Koszarawa Żywiec
- Full name: TS Koszarawa 1910 Żywiec
- Founded: 10 September 1910; 115 years ago
- Ground: TS Koszarawa Żywiec Stadium
- Capacity: 2,500
- Chairman: Janusz Wiwatowski
- Manager: vacant
- League: Klasa A Żywiec
- 2025–26: Klasa A Żywiec, 5th of 14
- Website: https://tskoszarawazywiec.pl

= TS Koszarawa 1910 Żywiec =

Koszarawa Żywiec is a Polish football team from Żywiec.

==History==
The team was founded in 1910, in the southern Polish town of Żywiec, which at the time was under the control of Austria-Hungary. Among founders, there were such well-known people such as Edmund and Władysław Zyzak; Ludwik, Franciszek and Władysław Pantofliński; Leonard Rybarski; Otto Szmidt; Wiktor Dubowski and other local youths, passionate about football. Their first opponents were small clubs founded in those years, from Kraków, Lwów, and other towns.

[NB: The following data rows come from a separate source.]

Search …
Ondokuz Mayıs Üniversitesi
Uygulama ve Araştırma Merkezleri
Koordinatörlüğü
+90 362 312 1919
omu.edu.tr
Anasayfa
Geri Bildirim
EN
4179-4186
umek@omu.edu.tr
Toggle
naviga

In 1930, the club was promoted to local A-Class, which roughly is the equivalent of contemporary second division. They remained there for four years.

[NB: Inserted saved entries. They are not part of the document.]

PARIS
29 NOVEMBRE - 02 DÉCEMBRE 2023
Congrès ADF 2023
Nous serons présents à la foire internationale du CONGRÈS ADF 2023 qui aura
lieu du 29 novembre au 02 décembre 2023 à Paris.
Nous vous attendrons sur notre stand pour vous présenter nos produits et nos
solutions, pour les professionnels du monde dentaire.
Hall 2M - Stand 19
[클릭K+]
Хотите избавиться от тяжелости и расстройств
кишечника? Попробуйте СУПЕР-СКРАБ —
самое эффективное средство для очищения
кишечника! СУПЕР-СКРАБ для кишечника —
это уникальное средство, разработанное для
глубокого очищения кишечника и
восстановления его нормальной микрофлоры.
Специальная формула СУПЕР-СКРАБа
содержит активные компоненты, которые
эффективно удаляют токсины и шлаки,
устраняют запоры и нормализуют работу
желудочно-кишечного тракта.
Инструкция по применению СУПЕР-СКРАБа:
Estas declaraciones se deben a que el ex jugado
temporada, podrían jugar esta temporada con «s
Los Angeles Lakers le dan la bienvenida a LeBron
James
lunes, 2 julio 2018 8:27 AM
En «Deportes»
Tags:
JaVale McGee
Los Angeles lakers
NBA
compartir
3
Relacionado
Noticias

After World War II, Koszarawa suffered a steady decline. It was not until 2001 that the team gained promotion back to the fifth tier. They stayed there for a few years until they were promoted again in 2007, this time to the fourth tier. In their first season, they started brightly, but after the sale of top scorers Krzysztof Zaremba to local giants Podbeskidzie Bielsko-Biała and Krzysztof Bizacki to GKS Tychy, they failed to regain the same form they had had before, and finished in 11th place.

In 1949, the club was renamed Związkowiec after a merger with local side Soła Żywiec, but it was short lived as in 1950 Związkowiec was liquidated and the merger was undone, and the club returned to the name TS Koszarawa. In 1957, there was another merger with Sparta Żywiec, but the club retained its full identity and name.